Just in case you missed it, the Transportation Security Administration (TSA) is missing a hard drive containing some 100,000 current and former employee payroll records. The missing data contains names, Social Security numbers, payroll information, bank account, and routing information.

The hard drive was discovered missing last Thursday (May 3, 2007) from a TSA controlled security area. By Friday, the agency began notifying affected employees. The missing data covers TSA personnel employed by the agency from January 2002 through August of 2005.

Obviously, this has caused a stir among TSA employees, Homeland Defense, and of course, Congress and the White House. I’m still shaking my head about this one.

The reason I am so perplexed is that I have always preached that security is a culture and that it is not something you “do,” but a lifestyle, so to speak. Organizations that have cultivated a security culture have ingrained it in their employees that you think about security in everything you do. Furthermore, there are serious consequences to those that slip up and violate security policy.

Having said that, one would think that the TSA — an arm of Homeland Security — would have this culture of security. Yet kapow! A doozy of a breach like this pops up. What gives?

My guess is that — contrary to what many might think (or maybe not) — the TSA lacks this culture of security, and here are my reasons for saying so:

  • The TSA is a young organization; it is not quite six years old. It was created on paper on November 19, 2001 in the wake of 9/11.
  • It was initially an arm of the Department of Transportation and was tasked by Congress to “recruit, assess, hire, train, and deploy Security Officers for 450 commercial airports from Guam to Alaska in the span of 12 months.”
  • The organization moved from Transportation to Homeland Security in March 2003. Homeland Security is only four years old and on its second director.

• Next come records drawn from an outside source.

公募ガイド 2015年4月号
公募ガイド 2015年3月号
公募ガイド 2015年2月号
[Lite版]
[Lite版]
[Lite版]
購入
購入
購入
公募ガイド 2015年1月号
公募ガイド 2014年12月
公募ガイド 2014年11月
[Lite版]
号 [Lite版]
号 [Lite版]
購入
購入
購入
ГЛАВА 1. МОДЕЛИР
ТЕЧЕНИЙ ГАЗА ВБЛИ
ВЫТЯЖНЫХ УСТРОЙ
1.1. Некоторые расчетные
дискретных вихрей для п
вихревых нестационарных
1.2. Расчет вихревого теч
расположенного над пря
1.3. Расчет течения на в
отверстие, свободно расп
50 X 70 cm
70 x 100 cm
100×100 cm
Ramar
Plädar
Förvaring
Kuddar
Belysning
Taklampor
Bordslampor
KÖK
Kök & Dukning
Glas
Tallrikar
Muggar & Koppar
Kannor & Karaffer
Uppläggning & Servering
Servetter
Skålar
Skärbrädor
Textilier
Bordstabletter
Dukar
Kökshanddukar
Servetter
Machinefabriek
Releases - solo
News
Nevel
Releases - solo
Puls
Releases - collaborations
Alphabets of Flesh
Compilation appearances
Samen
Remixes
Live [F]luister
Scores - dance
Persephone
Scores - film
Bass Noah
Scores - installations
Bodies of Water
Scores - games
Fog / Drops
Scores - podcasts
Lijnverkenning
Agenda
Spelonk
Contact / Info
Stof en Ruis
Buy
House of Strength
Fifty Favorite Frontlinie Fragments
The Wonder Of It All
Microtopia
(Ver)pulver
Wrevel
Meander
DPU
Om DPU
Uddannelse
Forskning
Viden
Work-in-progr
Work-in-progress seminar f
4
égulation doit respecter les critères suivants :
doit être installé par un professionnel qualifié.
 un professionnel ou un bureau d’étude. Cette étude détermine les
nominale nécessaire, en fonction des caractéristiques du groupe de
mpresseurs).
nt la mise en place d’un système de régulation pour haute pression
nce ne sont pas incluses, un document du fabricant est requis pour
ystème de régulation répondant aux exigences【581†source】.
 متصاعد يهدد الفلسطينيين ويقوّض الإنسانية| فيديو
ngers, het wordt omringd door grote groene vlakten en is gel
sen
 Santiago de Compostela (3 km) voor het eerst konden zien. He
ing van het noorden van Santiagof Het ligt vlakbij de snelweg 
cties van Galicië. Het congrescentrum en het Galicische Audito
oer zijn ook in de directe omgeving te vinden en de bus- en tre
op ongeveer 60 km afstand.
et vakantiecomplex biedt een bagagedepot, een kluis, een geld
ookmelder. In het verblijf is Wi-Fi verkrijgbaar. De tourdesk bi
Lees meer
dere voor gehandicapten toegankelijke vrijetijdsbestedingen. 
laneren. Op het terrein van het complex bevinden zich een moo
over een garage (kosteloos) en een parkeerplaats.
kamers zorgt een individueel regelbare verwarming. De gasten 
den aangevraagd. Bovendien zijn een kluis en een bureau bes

Given the above factors — a hurried creation, a massive and rushed hiring effort, four significant changes in leadership, and a workforce that, for the most part, is “tolerated” by travelers; and you have to wonder if the organization has a culture at all!

Please do not take this as a diatribe against the hard-working employees at the TSA, because it is not. It is just recognition that given the circumstances under which it was created, the organizational changes it has undergone, and the enormity of its responsibilities, it’s not surprising that this has happened after all.

Additionally, the fact that the position of Cyber Security Chief has been held by four different individuals since Homeland Security was created and you realize that the TSA is bound to have more than its share of IT security challenges; I’m sure we just haven’t heard about them all.

It’s tough in any organization that has had this much change to create a culture that does much of anything correctly. Add in the fact that TSA is an outward facing organization (unlike the CIA which is constantly examining its belly button) and is more focused on catching the bad guy out there rather than wondering if there is one in their midst, and the fact that IT security is often talked about but rarely acted upon and we begin to see the challenges TSA faces every day.

Given all this information, should one excuse this massive breach in security? Of course not! We just now have a little more context in which to understand how something like this can happen and the knowledge to know that it is going to take some serious effort to remedy the situation. This effort has to be implemented from the top down and be more than lip service if the TSA is going to prevent something like this from happening again.

On the bright side (if there is one), in order for large bureaucracies to learn anything, it often takes something catastrophic to make them change. Perhaps this will be the jolt that sends TSA and its management in the right direction concerning IT security. This is small comfort for TSA employees today — and selfish on my part — but I would prefer the lesson be learned now rather than after a breach of confidential data from the millions of records it must hold regarding passengers. That scenario is just plain scary!